14.04.2010

Clash of the Titans 3D [2010]

Gelin önce biraz Yunan mitolojisi öğrenelim. Yani geniş çaplı değilde, filmle ilgili olan kısımlara kısaca değinelim. Dünyayı ilk yönetenler Titan'lardır. 12 Titan, Altın Çağ döneminde dünyayı yönetirken bu Titanlar'dan Kronus olanı, Rheia ile evlenip dünyaya 6 çocuk getirmiştir. Bu çocuklardan 5'ini de birer birer yutmuştur. Bunun sebebi de zamanında annesi Gaia'nın yardımları ile babası Uranus'u yenip, dünyanın hakimi olması ve sonradan kendisinin başına gelecek şeyin de aynı olmasını öğrenmesidir ve öyle de olmuşturda. Titan Rheia, 6. oğlu Zeus'un ölmesini istememiş ve Kronus'a, Zeus'u bir kaya parçası olarak yutturmuştur. Zeus'ta bir şekilde babası Kronus'u yenmiş, kardeşlerini kurtarmış ve dünyanın hakimiyetini Titan'lardan alıp Tanrı'lara geçirmiştir.

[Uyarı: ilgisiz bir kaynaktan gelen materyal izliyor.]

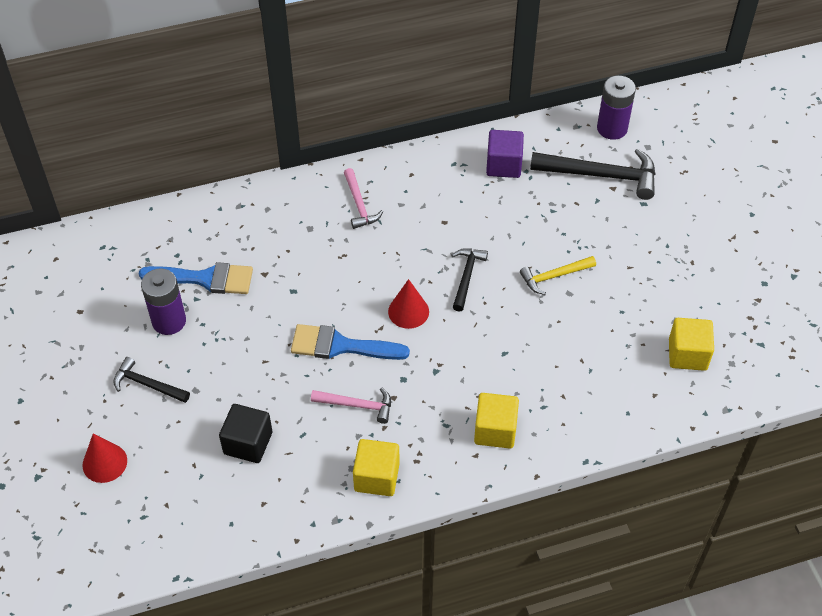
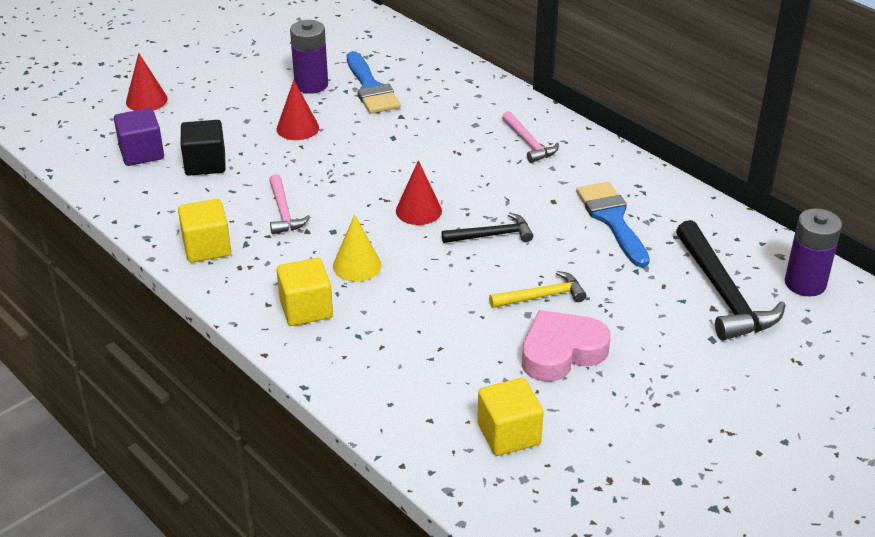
camera: 65 degrees right, 15 degrees down
(147, 384) = (237, 95): black hammer -> none
(234, 354) = (297, 128): none -> red cone
(340, 346) = (347, 182): blue brush -> blue brush (612, 219)
(359, 205) = (529, 143): pink hammer -> pink hammer turned 75 degrees counterclockwise
(458, 378) = (357, 265): none -> yellow cone
(503, 165) = (668, 218): purple cube -> purple cube (141, 153)
(554, 276) = (542, 296): yellow hammer -> yellow hammer turned 120 degrees clockwise
(619, 291) = (561, 352): none -> pink heart

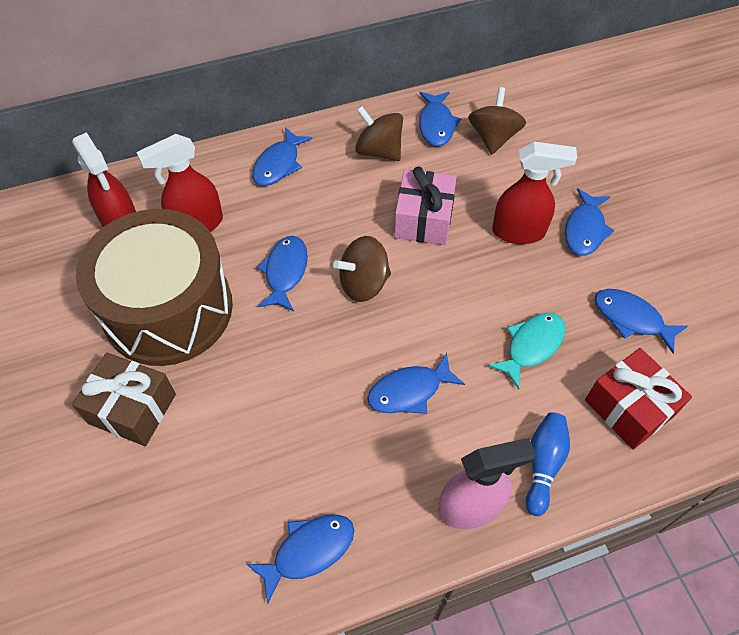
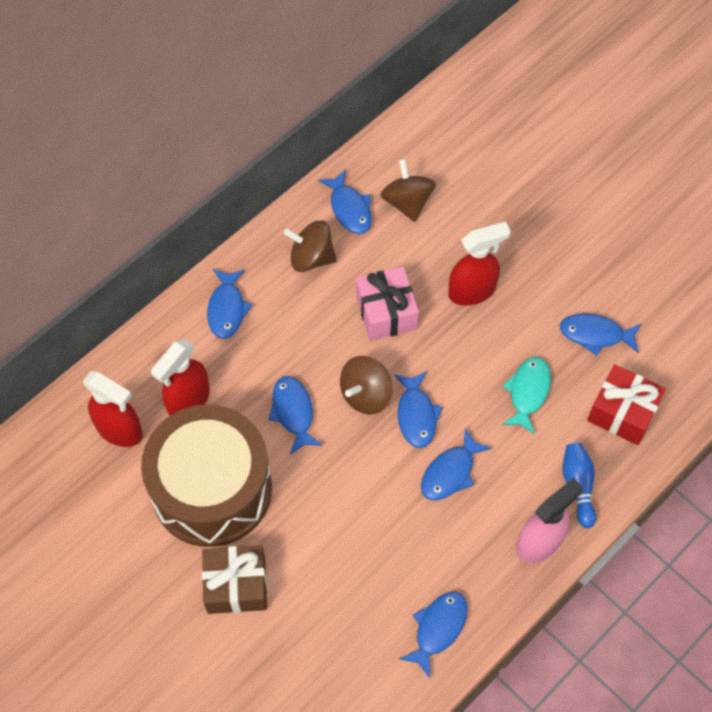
camera: 25 degrees left, 5 degrees up
(585, 229) = (525, 266): blue fish -> blue fish (416, 415)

Artık dünyanın hakimi 12 büyük Tanrı'dır. Zeus, kardeşleri Poseidon ve Hades ile çekiliş yapmış ve bunun sonucunda kendisi Gökyüzü'nün, Poseidon Denizler'in, Hades ise Yeraltı'nın tanrısı olmuştur. Diğer 9 Tanrı ile beraber Olimpos Dağı'nda yaşar ve dünyanın hakimiyeti onlara aittir. Tanrıların tanrısı olan Zeus'un en bilinen özelliği çapkınlığıdır. Kral Acrisius'un kızı Danae'den olma bir yarı tanrı çocuğu vardır hatta: Perseus. Olay şöyle, bir gün Acrisius bir kahine gider ve erkek çocuğu olup olamayacağını söyler. Kahin de ona, Danae'nin bir erkek çocuk sahibi olacağını, bu çocuğun da ileride onu öldüreceğini söyler. Kehanetin gerçekleşmesinden korkan Acrisius, Danae'yi saklar ancak Zeus onu bir şekilde bulur ve Danae ile birleşir. Bu birleşmeden Perseus doğar.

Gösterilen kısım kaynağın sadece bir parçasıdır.